Daniel nodded, but then he winced again, his hand going back to his abdomen. Right side. “Maybe you’d better head to the infirmary,” she suggested. “You look kind of pale.”
“I’m fine. I gotta run. Jack asked me to meet him at 0800 and explain Buddhism to him.”
She frowned. “Buddhism?”
“Yeah, after our little visit to Camp Mother Nature,” he clarified, rubbing his abdomen again. “Oma Desala and all that. Apparently stirred up some latent philosophical - mmmphh - curiosity.”
“Daniel, where’s the pain, exactly?”
“I’m fine,” he said, standing up. “If it doesn’t get better by the time I’m done with Jack - which should take about five minutes - I’ll see about it.”
She was too focused on where his hand had been when he stood up to answer: lower right side. “Daniel, that’s your appendix. I’m going to call Janet right now.”
“No, you’re not,” he said. “I’ve had it before. It always goes away.”
Maybe. But he looked green. “If you say so,” she said doubtfully.

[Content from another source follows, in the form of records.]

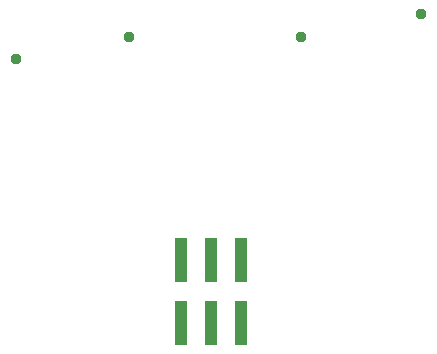
<source format=gbr>
G04 EAGLE Gerber RS-274X export*
G75*
%MOMM*%
%FSLAX34Y34*%
%LPD*%
%INSoldermask Bottom*%
%IPPOS*%
%AMOC8*
5,1,8,0,0,1.08239X$1,22.5*%
G01*
%ADD10R,0.990600X3.759200*%
%ADD11C,0.959600*%


D10*
X234950Y191770D03*
X234950Y138430D03*
X209550Y191770D03*
X209550Y138430D03*
X184150Y191770D03*
X184150Y138430D03*
D11*
X139700Y381000D03*
X387350Y400050D03*
X285750Y381000D03*
X44450Y361950D03*
M02*

</source>
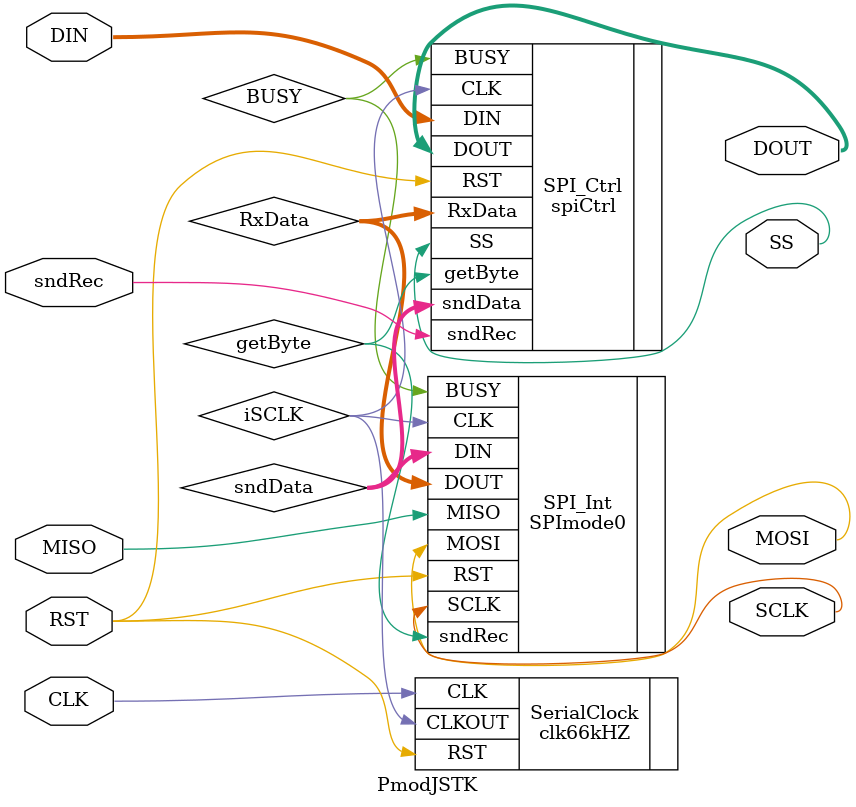
<source format=v>
`timescale 1ns / 1ps


module PmodJSTK(
        CLK,
			RST,
			sndRec,
			DIN,
			MISO,
			SS,
			SCLK,
			MOSI,
			DOUT
    );

// ===========================================================================
// 										Port Declarations
// ===========================================================================
			input CLK;						// 100MHz onboard clock
			input RST;						// Reset
			input sndRec;					// Send receive, initializes data read/write
			input [7:0] DIN;				// Data that is to be sent to the slave
			input MISO;						// Master in slave out
			output SS;						// Slave select, active low
			output SCLK;					// Serial clock
			output MOSI;					// Master out slave in
			output [39:0] DOUT;			// All data read from the slave

// ===========================================================================
// 							  Parameters, Regsiters, and Wires
// ===========================================================================

			// Output wires and registers
			wire SS;
			wire SCLK;
			wire MOSI;
			wire [39:0] DOUT;

			wire getByte;									// Initiates a data byte transfer in SPI_Int
			wire [7:0] sndData;							// Data to be sent to Slave
			wire [7:0] RxData;							// Output data from SPI_Int
			wire BUSY;										// Handshake from SPI_Int to SPI_Ctrl
			

			// 66.67kHz Clock Divider, period 15us
			wire iSCLK;										// Internal serial clock,
																// not directly output to slave,
																// controls state machine, etc.

// ===========================================================================
// 										Implementation
// ===========================================================================

			//-----------------------------------------------
			//  	  				SPI Controller
			//-----------------------------------------------
			spiCtrl SPI_Ctrl(
					.CLK(iSCLK),
					.RST(RST),
					.sndRec(sndRec),
					.BUSY(BUSY),
					.DIN(DIN),
					.RxData(RxData),
					.SS(SS),
					.getByte(getByte),
					.sndData(sndData),
					.DOUT(DOUT)
			);

			//-----------------------------------------------
			//  	  				  SPI Mode 0
			//-----------------------------------------------
			SPImode0 SPI_Int(
					.CLK(iSCLK),
					.RST(RST),
					.sndRec(getByte),
					.DIN(sndData),
					.MISO(MISO),
					.MOSI(MOSI),
					.SCLK(SCLK),
					.BUSY(BUSY),
					.DOUT(RxData)
			);

			//-----------------------------------------------
			//  	  				SPI Controller
			//-----------------------------------------------
			clk66kHZ SerialClock(
					.CLK(CLK),
					.RST(RST),
					.CLKOUT(iSCLK)
			);

endmodule

</source>
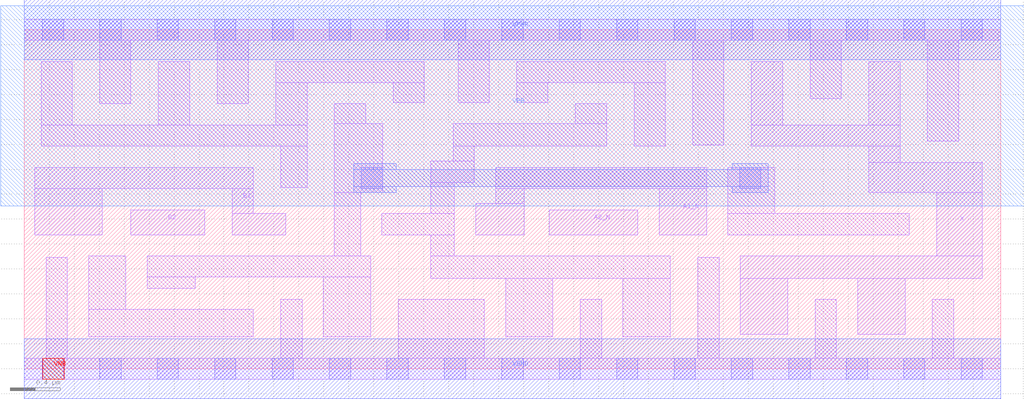
<source format=lef>
# Copyright 2020 The SkyWater PDK Authors
#
# Licensed under the Apache License, Version 2.0 (the "License");
# you may not use this file except in compliance with the License.
# You may obtain a copy of the License at
#
#     https://www.apache.org/licenses/LICENSE-2.0
#
# Unless required by applicable law or agreed to in writing, software
# distributed under the License is distributed on an "AS IS" BASIS,
# WITHOUT WARRANTIES OR CONDITIONS OF ANY KIND, either express or implied.
# See the License for the specific language governing permissions and
# limitations under the License.
#
# SPDX-License-Identifier: Apache-2.0

VERSION 5.7 ;
  NOWIREEXTENSIONATPIN ON ;
  DIVIDERCHAR "/" ;
  BUSBITCHARS "[]" ;
PROPERTYDEFINITIONS
  MACRO maskLayoutSubType STRING ;
  MACRO prCellType STRING ;
  MACRO originalViewName STRING ;
END PROPERTYDEFINITIONS
MACRO sky130_fd_sc_hdll__a2bb2o_4
  CLASS CORE ;
  FOREIGN sky130_fd_sc_hdll__a2bb2o_4 ;
  ORIGIN  0.000000  0.000000 ;
  SIZE  7.820000 BY  2.720000 ;
  SYMMETRY X Y R90 ;
  SITE unithd ;
  PIN A1_N
    ANTENNAGATEAREA  0.555000 ;
    DIRECTION INPUT ;
    USE SIGNAL ;
    PORT
      LAYER li1 ;
        RECT 3.615000 1.075000 4.005000 1.325000 ;
        RECT 3.775000 1.325000 4.005000 1.445000 ;
        RECT 3.775000 1.445000 5.465000 1.615000 ;
        RECT 5.085000 1.075000 5.465000 1.445000 ;
    END
  END A1_N
  PIN A2_N
    ANTENNAGATEAREA  0.555000 ;
    DIRECTION INPUT ;
    USE SIGNAL ;
    PORT
      LAYER li1 ;
        RECT 4.205000 1.075000 4.915000 1.275000 ;
    END
  END A2_N
  PIN B1
    ANTENNAGATEAREA  0.555000 ;
    DIRECTION INPUT ;
    USE SIGNAL ;
    PORT
      LAYER li1 ;
        RECT 0.085000 1.075000 0.625000 1.445000 ;
        RECT 0.085000 1.445000 1.835000 1.615000 ;
        RECT 1.665000 1.075000 2.095000 1.245000 ;
        RECT 1.665000 1.245000 1.835000 1.445000 ;
    END
  END B1
  PIN B2
    ANTENNAGATEAREA  0.555000 ;
    DIRECTION INPUT ;
    USE SIGNAL ;
    PORT
      LAYER li1 ;
        RECT 0.855000 1.075000 1.445000 1.275000 ;
    END
  END B2
  PIN VGND
    ANTENNADIFFAREA  1.716000 ;
    DIRECTION INOUT ;
    USE SIGNAL ;
    PORT
      LAYER met1 ;
        RECT 0.000000 -0.240000 7.820000 0.240000 ;
    END
  END VGND
  PIN VNB
    PORT
      LAYER pwell ;
        RECT 0.150000 -0.085000 0.320000 0.085000 ;
    END
  END VNB
  PIN VPB
    PORT
      LAYER nwell ;
        RECT -0.190000 1.305000 8.010000 2.910000 ;
    END
  END VPB
  PIN VPWR
    ANTENNADIFFAREA  1.700000 ;
    DIRECTION INOUT ;
    USE SIGNAL ;
    PORT
      LAYER met1 ;
        RECT 0.000000 2.480000 7.820000 2.960000 ;
    END
  END VPWR
  PIN X
    ANTENNADIFFAREA  1.028500 ;
    DIRECTION OUTPUT ;
    USE SIGNAL ;
    PORT
      LAYER li1 ;
        RECT 5.735000 0.275000 6.115000 0.725000 ;
        RECT 5.735000 0.725000 7.675000 0.905000 ;
        RECT 5.825000 1.785000 7.015000 1.955000 ;
        RECT 5.825000 1.955000 6.075000 2.465000 ;
        RECT 6.675000 0.275000 7.055000 0.725000 ;
        RECT 6.765000 1.415000 7.675000 1.655000 ;
        RECT 6.765000 1.655000 7.015000 1.785000 ;
        RECT 6.765000 1.955000 7.015000 2.465000 ;
        RECT 7.310000 0.905000 7.675000 1.415000 ;
    END
  END X
  OBS
    LAYER li1 ;
      RECT 0.000000 -0.085000 7.820000 0.085000 ;
      RECT 0.000000  2.635000 7.820000 2.805000 ;
      RECT 0.135000  1.785000 2.265000 1.955000 ;
      RECT 0.135000  1.955000 0.385000 2.465000 ;
      RECT 0.175000  0.085000 0.345000 0.895000 ;
      RECT 0.515000  0.255000 1.835000 0.475000 ;
      RECT 0.515000  0.475000 0.815000 0.905000 ;
      RECT 0.605000  2.125000 0.855000 2.635000 ;
      RECT 0.985000  0.645000 1.370000 0.735000 ;
      RECT 0.985000  0.735000 2.775000 0.905000 ;
      RECT 1.075000  1.955000 1.325000 2.465000 ;
      RECT 1.545000  2.125000 1.795000 2.635000 ;
      RECT 2.015000  1.955000 2.265000 2.295000 ;
      RECT 2.015000  2.295000 3.205000 2.465000 ;
      RECT 2.055000  0.085000 2.225000 0.555000 ;
      RECT 2.055000  1.455000 2.265000 1.785000 ;
      RECT 2.395000  0.255000 2.775000 0.735000 ;
      RECT 2.485000  0.905000 2.695000 1.415000 ;
      RECT 2.485000  1.415000 2.870000 1.965000 ;
      RECT 2.485000  1.965000 2.735000 2.125000 ;
      RECT 2.865000  1.075000 3.445000 1.245000 ;
      RECT 2.955000  2.135000 3.205000 2.295000 ;
      RECT 2.995000  0.085000 3.685000 0.555000 ;
      RECT 3.255000  0.725000 5.175000 0.905000 ;
      RECT 3.255000  0.905000 3.445000 1.075000 ;
      RECT 3.255000  1.245000 3.445000 1.495000 ;
      RECT 3.255000  1.495000 3.605000 1.665000 ;
      RECT 3.435000  1.665000 3.605000 1.785000 ;
      RECT 3.435000  1.785000 4.665000 1.965000 ;
      RECT 3.475000  2.135000 3.725000 2.635000 ;
      RECT 3.855000  0.255000 4.235000 0.725000 ;
      RECT 3.945000  2.135000 4.195000 2.295000 ;
      RECT 3.945000  2.295000 5.135000 2.465000 ;
      RECT 4.415000  1.965000 4.665000 2.125000 ;
      RECT 4.455000  0.085000 4.625000 0.555000 ;
      RECT 4.795000  0.255000 5.175000 0.725000 ;
      RECT 4.885000  1.785000 5.135000 2.295000 ;
      RECT 5.355000  1.795000 5.605000 2.635000 ;
      RECT 5.395000  0.085000 5.565000 0.895000 ;
      RECT 5.635000  1.075000 7.090000 1.245000 ;
      RECT 5.635000  1.245000 6.010000 1.615000 ;
      RECT 6.295000  2.165000 6.545000 2.635000 ;
      RECT 6.335000  0.085000 6.505000 0.555000 ;
      RECT 7.235000  1.825000 7.485000 2.635000 ;
      RECT 7.275000  0.085000 7.445000 0.555000 ;
    LAYER mcon ;
      RECT 0.145000 -0.085000 0.315000 0.085000 ;
      RECT 0.145000  2.635000 0.315000 2.805000 ;
      RECT 0.605000 -0.085000 0.775000 0.085000 ;
      RECT 0.605000  2.635000 0.775000 2.805000 ;
      RECT 1.065000 -0.085000 1.235000 0.085000 ;
      RECT 1.065000  2.635000 1.235000 2.805000 ;
      RECT 1.525000 -0.085000 1.695000 0.085000 ;
      RECT 1.525000  2.635000 1.695000 2.805000 ;
      RECT 1.985000 -0.085000 2.155000 0.085000 ;
      RECT 1.985000  2.635000 2.155000 2.805000 ;
      RECT 2.445000 -0.085000 2.615000 0.085000 ;
      RECT 2.445000  2.635000 2.615000 2.805000 ;
      RECT 2.700000  1.445000 2.870000 1.615000 ;
      RECT 2.905000 -0.085000 3.075000 0.085000 ;
      RECT 2.905000  2.635000 3.075000 2.805000 ;
      RECT 3.365000 -0.085000 3.535000 0.085000 ;
      RECT 3.365000  2.635000 3.535000 2.805000 ;
      RECT 3.825000 -0.085000 3.995000 0.085000 ;
      RECT 3.825000  2.635000 3.995000 2.805000 ;
      RECT 4.285000 -0.085000 4.455000 0.085000 ;
      RECT 4.285000  2.635000 4.455000 2.805000 ;
      RECT 4.745000 -0.085000 4.915000 0.085000 ;
      RECT 4.745000  2.635000 4.915000 2.805000 ;
      RECT 5.205000 -0.085000 5.375000 0.085000 ;
      RECT 5.205000  2.635000 5.375000 2.805000 ;
      RECT 5.665000 -0.085000 5.835000 0.085000 ;
      RECT 5.665000  2.635000 5.835000 2.805000 ;
      RECT 5.730000  1.445000 5.900000 1.615000 ;
      RECT 6.125000 -0.085000 6.295000 0.085000 ;
      RECT 6.125000  2.635000 6.295000 2.805000 ;
      RECT 6.585000 -0.085000 6.755000 0.085000 ;
      RECT 6.585000  2.635000 6.755000 2.805000 ;
      RECT 7.045000 -0.085000 7.215000 0.085000 ;
      RECT 7.045000  2.635000 7.215000 2.805000 ;
      RECT 7.505000 -0.085000 7.675000 0.085000 ;
      RECT 7.505000  2.635000 7.675000 2.805000 ;
    LAYER met1 ;
      RECT 2.640000 1.415000 2.980000 1.460000 ;
      RECT 2.640000 1.460000 5.960000 1.600000 ;
      RECT 2.640000 1.600000 2.980000 1.645000 ;
      RECT 5.670000 1.415000 5.960000 1.460000 ;
      RECT 5.670000 1.600000 5.960000 1.645000 ;
  END
  PROPERTY maskLayoutSubType "abstract" ;
  PROPERTY prCellType "standard" ;
  PROPERTY originalViewName "layout" ;
END sky130_fd_sc_hdll__a2bb2o_4
END LIBRARY

</source>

He tried to look reassuring, and did a fair job. “It’s perfectly harmless.”
She raised an eyebrow. “Yeah, like us?”
“No, really harmless. It’s not dying its hair or wearing glasses or pretending to be stupider than it really it. It’s just… flaring up a little. I’ll be fine.”
She gave up trying to convince him and decided on another course of action. “Okay. Hey, let me know how much intelligence and sensitivity Colonel O’Neill displays during your Buddhism lecture.”
He glared at her as he left, and she grinned back. As soon as he was gone, she jumped up and ran to the commissary phone to send Janet up to Daniel’s lab with a medical team.